We recommend that provisional timetables should be drawn up for transferring existing cases, so that those within the system can at least have some indication of the length of time they will wait . Drawing up and publishing provisional timetables will raise public expectation and cause difficulties for the Child Support Agency in managing these expectations. But we agree that existing parents using the CSA will want to know at what point they will move onto the new system. We will use more general publicity to keep parents aware of what is happening.
We recommend that the Department of Social Security should give priority to funding a systematic programme of independent research into the operation of child support legislation. The Department is committing significant resources to assessing the impact and operation of child support reform. An evaluation programme has already been developed, which will involve: analysis of the administrative data on compliance and efficiency of the process; a series of large-scale surveys of CSA clients over a period of 5 years; attitudinal research with the general public; and qualitative research with specific groups of clients and with Agency staff.

  The contract for baseline survey of CSA clients has been let to an independent research consortium comprising University of Bristol (Professor Gwynn Davis), University of Southampton (Professors Nick Wikeley and Ian Diamond) and the market research company, Ipsos-RSL.
We recognise the Minister's efforts to listen carefully to all shades of opinion and we compliment her on the extent of consultation that has been undertaken. The Government's proposals for reform have been the subject of an extremely wide consultation process The views of key organisations and individuals are now well known and have been carefully recorded in this Report.

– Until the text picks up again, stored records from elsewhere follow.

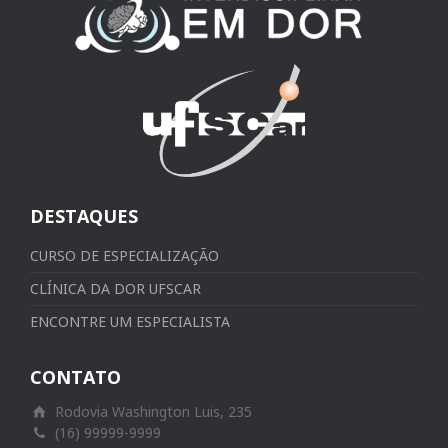
DESTAQUES
CURSO DE ESPECIALIZAÇÃO
CLÍNICA DA DOR UFSCAR
ENCONTRE UM ESPECIALISTA
CONTATO
Rodovia Washington Luis, 235
(16) 99999-9999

We are disappointed that it has not proved possible for the Government to fulfil its earlier intention of publishing its Child Support proposals in the form of a draft Bill. We understand the Committee's disappointment at losing the ability to consider the legislation before the Bill begins its Parliamentary process.
We recommend that the legislation on child support should be committed to a Special Standing Committee in order to enable its Members to take evidence directly on the details of the legislation which they will then proceed to debate and (if they wish) to amend. We cannot see that anything would be gained by remitting the Bill to a Special Standing Committee to hold further hearings. It is unlikely that, even informed by the legislation, significant new information will come out of the proceedings of a Special Standing Committee. Given the agreed need to make all possible haste with the reform of child support, the delay that this further stage in the Bill process could cause cannot be justified.        
We recommend that the Government should consider either extending the terms of reference of the Social Security Advisory Committee, or creating a Child Support Advisory Committee on similar lines, to scrutinise secondary legislation on child support, as part of the process of building public confidence in the new child support system . The Government appreciates and commends the Social Security Advisory Committee's work. The suggested extension of its remit could not be achieved without a dilution of its primary area of expertise. SSSC has played an important role in monitoring the development of child support and the Committee has considered regulations before they were laid before the House. Given these safeguards, the Government does not consider that the cost of setting up an Advisory Committee can be justified.